▶ Your goal: Reproduce word for word the part of the listing running from the line with "Q: What is the weather like?" through the line with "A: Yes, the tower is large and tall.", including both of those lines.

▶ Given data:
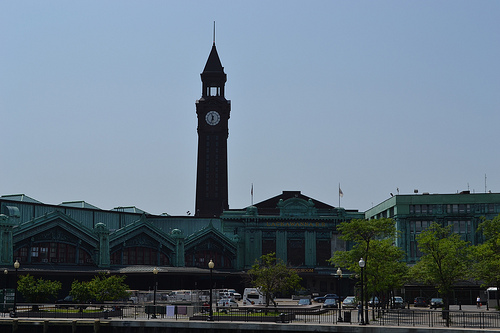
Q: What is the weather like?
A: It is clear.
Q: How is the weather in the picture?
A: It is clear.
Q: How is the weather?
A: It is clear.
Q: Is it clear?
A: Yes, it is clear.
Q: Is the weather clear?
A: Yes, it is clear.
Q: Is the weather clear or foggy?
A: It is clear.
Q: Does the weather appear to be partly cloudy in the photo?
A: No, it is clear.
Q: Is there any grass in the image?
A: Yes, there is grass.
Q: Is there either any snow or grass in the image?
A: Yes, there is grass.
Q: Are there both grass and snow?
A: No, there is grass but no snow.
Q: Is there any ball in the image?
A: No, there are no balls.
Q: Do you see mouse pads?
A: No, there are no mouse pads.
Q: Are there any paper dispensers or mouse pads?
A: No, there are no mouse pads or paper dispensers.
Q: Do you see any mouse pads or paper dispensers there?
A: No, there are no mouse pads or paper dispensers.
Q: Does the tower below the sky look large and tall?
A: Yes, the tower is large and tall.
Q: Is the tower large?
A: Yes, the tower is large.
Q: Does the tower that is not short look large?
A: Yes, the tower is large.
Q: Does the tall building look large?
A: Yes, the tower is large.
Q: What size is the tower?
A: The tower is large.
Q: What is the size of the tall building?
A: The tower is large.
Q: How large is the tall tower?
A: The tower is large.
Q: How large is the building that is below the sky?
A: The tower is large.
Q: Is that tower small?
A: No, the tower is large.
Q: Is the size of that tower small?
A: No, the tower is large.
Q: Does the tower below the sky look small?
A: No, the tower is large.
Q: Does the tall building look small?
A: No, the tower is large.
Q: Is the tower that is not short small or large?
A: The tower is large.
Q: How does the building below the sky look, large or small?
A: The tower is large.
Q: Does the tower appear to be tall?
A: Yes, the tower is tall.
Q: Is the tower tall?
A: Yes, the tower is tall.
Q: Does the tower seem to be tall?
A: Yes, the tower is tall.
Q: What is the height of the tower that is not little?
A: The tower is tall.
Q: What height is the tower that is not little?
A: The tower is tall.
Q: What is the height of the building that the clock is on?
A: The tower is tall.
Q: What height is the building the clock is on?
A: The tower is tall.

--

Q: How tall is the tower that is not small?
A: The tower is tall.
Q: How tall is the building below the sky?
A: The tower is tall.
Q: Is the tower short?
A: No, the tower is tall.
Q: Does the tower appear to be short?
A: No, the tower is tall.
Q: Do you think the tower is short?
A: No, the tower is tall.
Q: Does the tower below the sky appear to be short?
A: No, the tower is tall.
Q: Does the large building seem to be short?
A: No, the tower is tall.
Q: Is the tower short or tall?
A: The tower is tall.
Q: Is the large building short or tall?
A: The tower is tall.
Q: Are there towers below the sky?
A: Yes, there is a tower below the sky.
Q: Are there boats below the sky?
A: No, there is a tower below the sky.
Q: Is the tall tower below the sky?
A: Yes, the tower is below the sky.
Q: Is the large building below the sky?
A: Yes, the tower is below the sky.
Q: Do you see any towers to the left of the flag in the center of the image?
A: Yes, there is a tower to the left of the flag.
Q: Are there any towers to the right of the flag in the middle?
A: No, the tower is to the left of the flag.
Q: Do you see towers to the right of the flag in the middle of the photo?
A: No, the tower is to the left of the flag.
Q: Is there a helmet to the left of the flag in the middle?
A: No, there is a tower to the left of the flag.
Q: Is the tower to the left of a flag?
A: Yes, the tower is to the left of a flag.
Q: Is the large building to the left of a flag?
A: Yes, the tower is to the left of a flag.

==

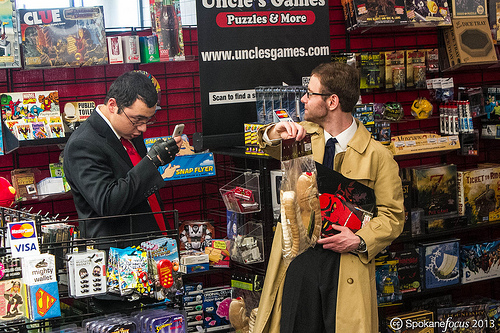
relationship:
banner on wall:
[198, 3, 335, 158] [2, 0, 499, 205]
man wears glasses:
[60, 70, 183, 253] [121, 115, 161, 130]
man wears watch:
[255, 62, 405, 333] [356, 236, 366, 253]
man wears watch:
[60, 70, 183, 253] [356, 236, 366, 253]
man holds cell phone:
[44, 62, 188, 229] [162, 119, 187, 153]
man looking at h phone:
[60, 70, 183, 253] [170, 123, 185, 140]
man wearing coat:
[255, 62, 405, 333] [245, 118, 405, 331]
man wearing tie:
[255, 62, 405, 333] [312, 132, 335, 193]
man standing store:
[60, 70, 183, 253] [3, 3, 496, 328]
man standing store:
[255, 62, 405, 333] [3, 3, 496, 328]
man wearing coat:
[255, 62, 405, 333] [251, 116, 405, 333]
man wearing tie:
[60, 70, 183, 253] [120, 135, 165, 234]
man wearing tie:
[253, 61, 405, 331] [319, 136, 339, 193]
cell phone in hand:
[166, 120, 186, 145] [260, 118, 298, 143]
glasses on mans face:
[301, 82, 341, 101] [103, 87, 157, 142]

▶ Response area:
Q: What is the weather like?
A: It is clear.
Q: How is the weather in the picture?
A: It is clear.
Q: How is the weather?
A: It is clear.
Q: Is it clear?
A: Yes, it is clear.
Q: Is the weather clear?
A: Yes, it is clear.
Q: Is the weather clear or foggy?
A: It is clear.
Q: Does the weather appear to be partly cloudy in the photo?
A: No, it is clear.
Q: Is there any grass in the image?
A: Yes, there is grass.
Q: Is there either any snow or grass in the image?
A: Yes, there is grass.
Q: Are there both grass and snow?
A: No, there is grass but no snow.
Q: Is there any ball in the image?
A: No, there are no balls.
Q: Do you see mouse pads?
A: No, there are no mouse pads.
Q: Are there any paper dispensers or mouse pads?
A: No, there are no mouse pads or paper dispensers.
Q: Do you see any mouse pads or paper dispensers there?
A: No, there are no mouse pads or paper dispensers.
Q: Does the tower below the sky look large and tall?
A: Yes, the tower is large and tall.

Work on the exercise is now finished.